American politician and lawyer (1782–1845)

Elderkin Potter (August 16, 1782 – October 1845) was an American politician and lawyer from Ohio. He served as a member of the Ohio House of Representatives, representing Columbiana County from 1827 to 1829.

==Early life==
Elderkin Potter was born on August 16, 1782, in Norwich, Vermont, to Abigail (née Payne) and Lyman Potter. His father was a reverend and farmer. His maternal grandfather was Elisha Payne of Lebanon, New Hampshire. His brother Lyman Potter Jr. was a member of the Ohio House of Representatives, representing Trumbull County.

Potter graduated from Dartmouth College in 1802. He read law with Obadiah Jennings of Steubenville, Ohio, in 1803. He was admitted to the bar in 1806. While at Dartmouth, he became a member of the United Fraternity.

==Career==
Potter practiced law in New Lisbon, Ohio, until his death. In 1810, Potter was elected as prosecuting attorney of Columbiana County. In 1814, Potter worked as cashier of the Columbiana Bank of New Lisbon.

Potter served as a member of the Ohio House of Representatives, representing Columbiana County, from 1827 to 1829.

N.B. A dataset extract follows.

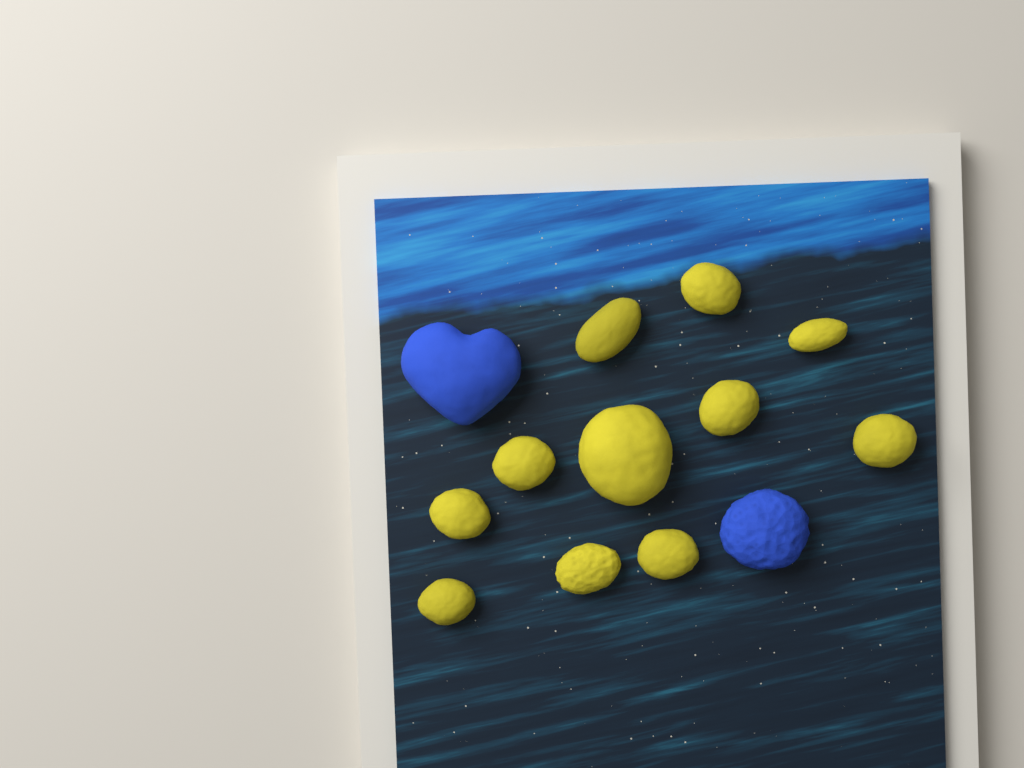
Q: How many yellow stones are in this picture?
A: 11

In 1834, Potter helped break ground of the Sandy and Beaver Canal Company. He was a director of the company and advocated for its creation. In 1837, he was on the building committee of the Presbyterian Church.

==Personal life==
Potter married Jane Waugh, daughter of Reverend Waugh, of Pennsylvania around 1828. He married Lydia Spaulding of Connecticut.

Potter died in October 1845 in New Lisbon.